**Description of the task**
For each line of the material, check for the string "toán"; then state how many lines had it, giving only the number.

** Data extracts follows **

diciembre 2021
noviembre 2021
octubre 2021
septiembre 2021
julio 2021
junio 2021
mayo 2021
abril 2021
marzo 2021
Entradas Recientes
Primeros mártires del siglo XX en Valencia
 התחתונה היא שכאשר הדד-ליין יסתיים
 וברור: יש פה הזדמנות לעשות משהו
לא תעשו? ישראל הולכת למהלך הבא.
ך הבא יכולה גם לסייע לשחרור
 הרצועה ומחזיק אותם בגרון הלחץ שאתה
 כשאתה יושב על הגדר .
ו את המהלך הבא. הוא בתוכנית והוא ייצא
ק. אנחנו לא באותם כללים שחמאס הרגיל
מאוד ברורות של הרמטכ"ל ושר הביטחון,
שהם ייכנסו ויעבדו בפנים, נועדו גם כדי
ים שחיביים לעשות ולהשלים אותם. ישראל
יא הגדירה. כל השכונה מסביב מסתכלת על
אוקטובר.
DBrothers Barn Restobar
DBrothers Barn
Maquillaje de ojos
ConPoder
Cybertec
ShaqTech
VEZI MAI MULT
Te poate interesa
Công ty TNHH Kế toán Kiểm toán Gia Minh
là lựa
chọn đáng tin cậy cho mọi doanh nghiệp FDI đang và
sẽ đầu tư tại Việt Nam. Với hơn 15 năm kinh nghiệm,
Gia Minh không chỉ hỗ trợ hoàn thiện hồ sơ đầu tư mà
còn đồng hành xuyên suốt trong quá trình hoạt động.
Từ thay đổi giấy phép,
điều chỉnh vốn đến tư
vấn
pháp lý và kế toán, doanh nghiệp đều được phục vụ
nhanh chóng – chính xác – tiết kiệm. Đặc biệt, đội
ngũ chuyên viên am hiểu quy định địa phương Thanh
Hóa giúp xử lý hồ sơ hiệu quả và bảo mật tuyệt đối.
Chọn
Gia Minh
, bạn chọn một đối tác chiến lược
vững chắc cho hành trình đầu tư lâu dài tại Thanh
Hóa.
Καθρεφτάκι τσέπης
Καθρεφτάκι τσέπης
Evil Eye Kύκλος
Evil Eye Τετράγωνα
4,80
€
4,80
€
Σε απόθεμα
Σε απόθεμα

** End of Data extracts **

**Answer below**
2